Once he is settled in en have gotten the proper care he will look even better


----------



## shutter13 (Jun 23, 2004)

thanks for all the kind words!! i thought i overpaid a little... but i guess not hehe


----------



## acestro (Jul 7, 2003)

No, he's very sharp. The soft dorsal fin is awesome! Time always tells if you spent too much on a flowerhorn.


----------



## shutter13 (Jun 23, 2004)

acestro said:


> No, he's very sharp. The soft dorsal fin is awesome! Time always tells if you spent too much on a flowerhorn.
> [snapback]1101932[/snapback]​


you cant even see his true finnage in that pic... but the fins are some of the nicest ive ever seen


----------



## crazyklown89 (Aug 28, 2003)

3xtacie said:


> Why the hell would anyone call a hump on its a head a kok??
> [snapback]1101572[/snapback]​


Well the flowerhorn is an Asian import and over there kok is just slang for nuchal hump. I don't think they know that kok sounds like c*ck and that c*ck here means a male chicken or a penis.


----------



## King Oscar (Apr 5, 2005)

looks nice i like its colors


----------



## psychofish (Jun 5, 2004)

great lookin fish


----------



## yeayea123 (Feb 12, 2005)

'kok' is literally chinese for horn.


----------



## piranha_guy_dan (Oct 4, 2004)

really great potential


----------



## Puff (Feb 14, 2005)

i know, you guys say not to use 'kok' as a term. but in the world of Flowerhorns, a kok is what they call a nuchal hump, so get over it.

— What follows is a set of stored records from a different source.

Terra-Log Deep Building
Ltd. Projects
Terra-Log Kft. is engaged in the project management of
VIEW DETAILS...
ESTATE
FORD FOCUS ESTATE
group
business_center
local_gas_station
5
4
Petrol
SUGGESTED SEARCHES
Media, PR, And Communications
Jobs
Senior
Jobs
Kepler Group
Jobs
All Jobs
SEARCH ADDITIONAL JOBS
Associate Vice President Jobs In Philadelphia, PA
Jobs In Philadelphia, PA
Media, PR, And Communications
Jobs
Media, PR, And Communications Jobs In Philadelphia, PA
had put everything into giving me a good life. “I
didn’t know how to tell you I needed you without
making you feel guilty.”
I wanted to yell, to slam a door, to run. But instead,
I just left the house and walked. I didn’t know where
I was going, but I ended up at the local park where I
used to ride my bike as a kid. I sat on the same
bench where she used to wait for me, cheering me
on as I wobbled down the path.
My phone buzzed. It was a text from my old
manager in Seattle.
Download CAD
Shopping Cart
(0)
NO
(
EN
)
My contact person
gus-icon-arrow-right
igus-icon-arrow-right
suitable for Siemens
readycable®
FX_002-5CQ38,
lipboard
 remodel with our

thats a great FH shutter, whoowee its gonna be amazing when its older. he looks similar to my guy, but when igot my guy he had more pink on his chest, but not as impressive a flowerline. that sure is an impressive flowerline tho. he looks pretty stocky too. and look at those double flowers...man, when he darkens up as he gets older, he's gonna look crazy!!!

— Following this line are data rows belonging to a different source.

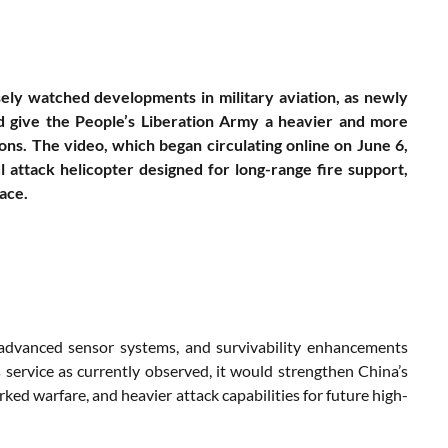
sely watched developments in military aviation, as newly
ld give the People’s Liberation Army a heavier and more
ons. The video, which began circulating online on June 6,
attack helicopter designed for long-range fire support,
ace.
, advanced sensor systems, and survivability enhancements
 service as currently observed, it would strengthen China’s
ked warfare, and heavier attack capabilities for future high-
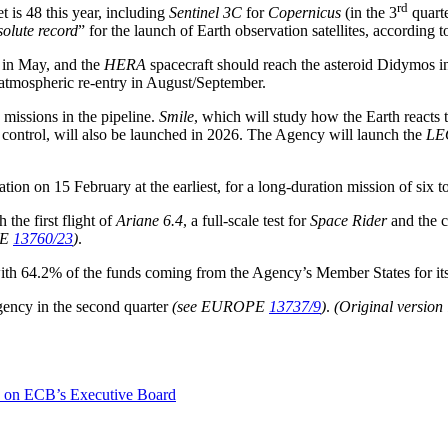
rd
t is 48 this year, including
Sentinel 3C
for
Copernicus
(in the 3
quarte
solute record
” for the launch of Earth observation satellites, according
y in May, and the
HERA
spacecraft should reach the asteroid Didymos
atmospheric re-entry in August/September.
missions in the pipeline.
Smile
, which will study how the Earth reacts 
control, will also be launched in 2026. The Agency will launch the
LE
ion on 15 February at the earliest, for a long-duration mission of six t
the first flight of
Ariane 6.4
, a full-scale test for
Space Rider
and the c
PE
13760/23
)
.
, with 64.2% of the funds coming from the Agency’s Member States for i
gency in the second quarter
(see EUROPE
13737/9
)
.
(Original version
ts on ECB’s Executive Board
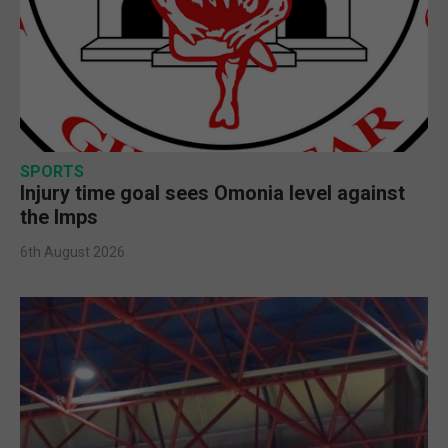
SPORTS
Injury time goal sees Omonia level against
the Imps
6th August 2026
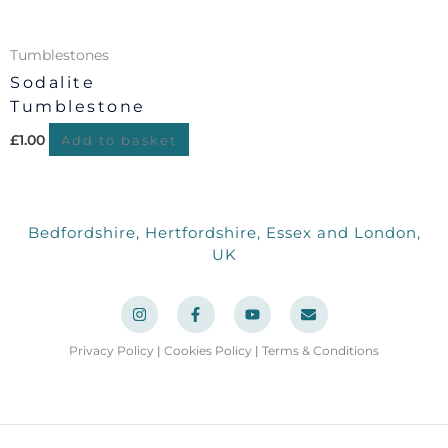
Tumblestones
Sodalite
Tumblestone
£
1.00
Add to basket
Bedfordshire, Hertfordshire, Essex and London,
UK
I
F
Y
E
n
a
o
n
s
c
u
v
t
e
t
e
a
b
u
l
Privacy Policy
|
Cookies Policy
|
Terms & Conditions
g
o
b
o
r
o
e
p
a
k
e
m
-
f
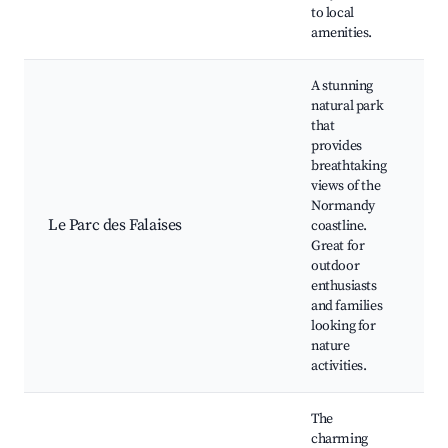
to local
amenities.
A stunning
natural park
that
provides
Cl
breathtaking
tr
views of the
P
Normandy
vi
Le Parc des Falaises
coastline.
Pi
Great for
Wi
outdoor
wa
enthusiasts
P
and families
sp
looking for
nature
activities.
The
charming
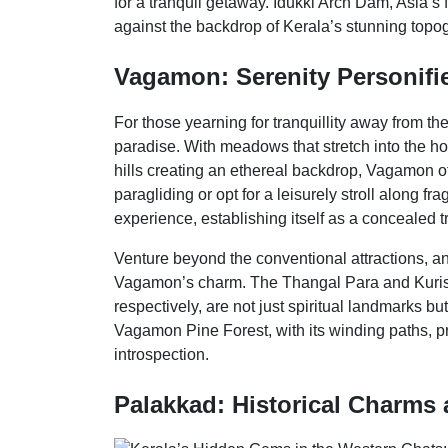
for a tranquil getaway. Idukki Arch Dam, Asia’s
against the backdrop of Kerala’s stunning topo
Vagamon: Serenity Personifie
For those yearning for tranquillity away from t
paradise. With meadows that stretch into the ho
hills creating an ethereal backdrop, Vagamon of
paragliding or opt for a leisurely stroll along 
experience, establishing itself as a concealed 
Venture beyond the conventional attractions, and
Vagamon’s charm. The Thangal Para and Kurisu
respectively, are not just spiritual landmarks b
Vagamon Pine Forest, with its winding paths, pr
introspection.
Palakkad: Historical Charms 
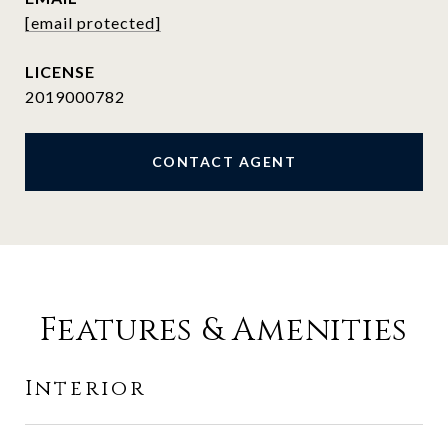
[email protected]
2019000782
CONTACT AGENT
Features & Amenities
Interior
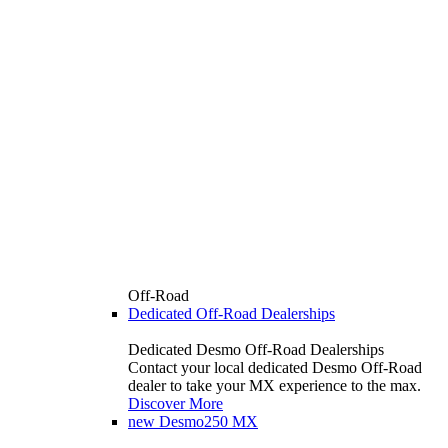
Off-Road
Dedicated Off-Road Dealerships
Dedicated Desmo Off-Road Dealerships
Contact your local dedicated Desmo Off-Road
dealer to take your MX experience to the max.
Discover More
new
Desmo250 MX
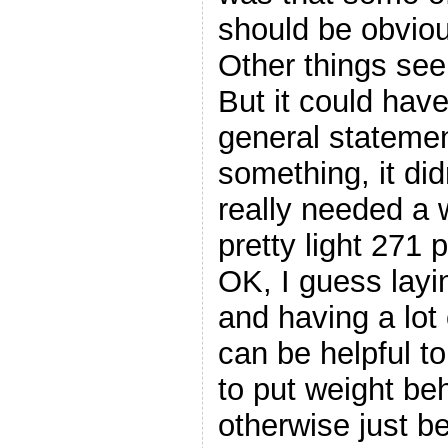
should be obvious
Other things see
But it could have
general statemen
something, it did
really needed a 
pretty light 271 
OK, I guess layin
and having a lot 
can be helpful t
to put weight be
otherwise just b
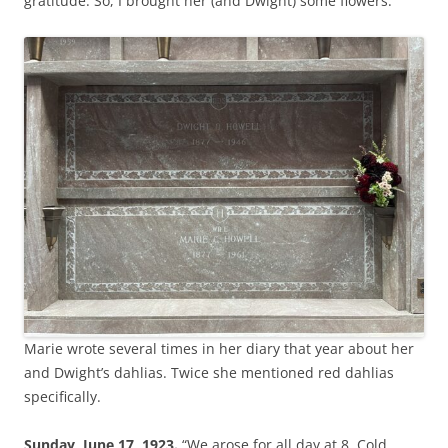
gratitude. So, I brought her (and Dwight) some flowers.
Marie wrote several times in her diary that year about her
and Dwight’s dahlias. Twice she mentioned red dahlias
specifically.
Sunday, June 17, 1923.
“We arose for all day at 8. Cold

is he aggressive? or is it too early to tell?


----------



## shutter13 (Jun 23, 2004)

Puff said:


> i know, you guys say not to use 'kok' as a term. but in the world of Flowerhorns, a kok is what they call a nuchal hump, so get over it.
> 
> thats a great FH shutter, whoowee its gonna be amazing when its older. he looks similar to my guy, but when igot my guy he had more pink on his chest, but not as impressive a flowerline. that sure is an impressive flowerline tho. he looks pretty stocky too. and look at those double flowers...man, when he darkens up as he gets older, he's gonna look crazy!!!
> 
> ...


thank you









yea hes pretty aggressive, eats any fish small enough in a few hours and beats up my con







im brining my con back to the store tommorow

hes not too aggressive towards me, which is good because i dont want him biting me everytime theres an oppurtunity

his color hasnt improved much... but his head and fins really have :nod:

its gonna be fun to come back from vacation and see his growth/improvement....... assuming my bro doesnt kill him


----------



## elTwitcho (Jun 22, 2004)

Puff said:


> i know, you guys say not to use 'kok' as a term. but in the world of Flowerhorns, a kok is what they call a nuchal hump, so get over it.
> [snapback]1110538[/snapback]​


Yes and in the world of star wards obsession people beat off only to pictures of princess leia and call themselves "luke" in all of their fantasies, but that doesn't make it any less funny


----------



## lemmywinks (Jan 25, 2004)

he looks good. i bet he's embarassed though, look at that tiny kok


----------



## shutter13 (Jun 23, 2004)

lemmywinks said:


> he looks good. i bet he's embarassed though, look at that tiny kok
> 
> 
> 
> ...


you should see it now... girls faint when they look at it


----------



## HyBrid (Feb 25, 2005)

very nice FH!
don't you pronounce kok like coke?


----------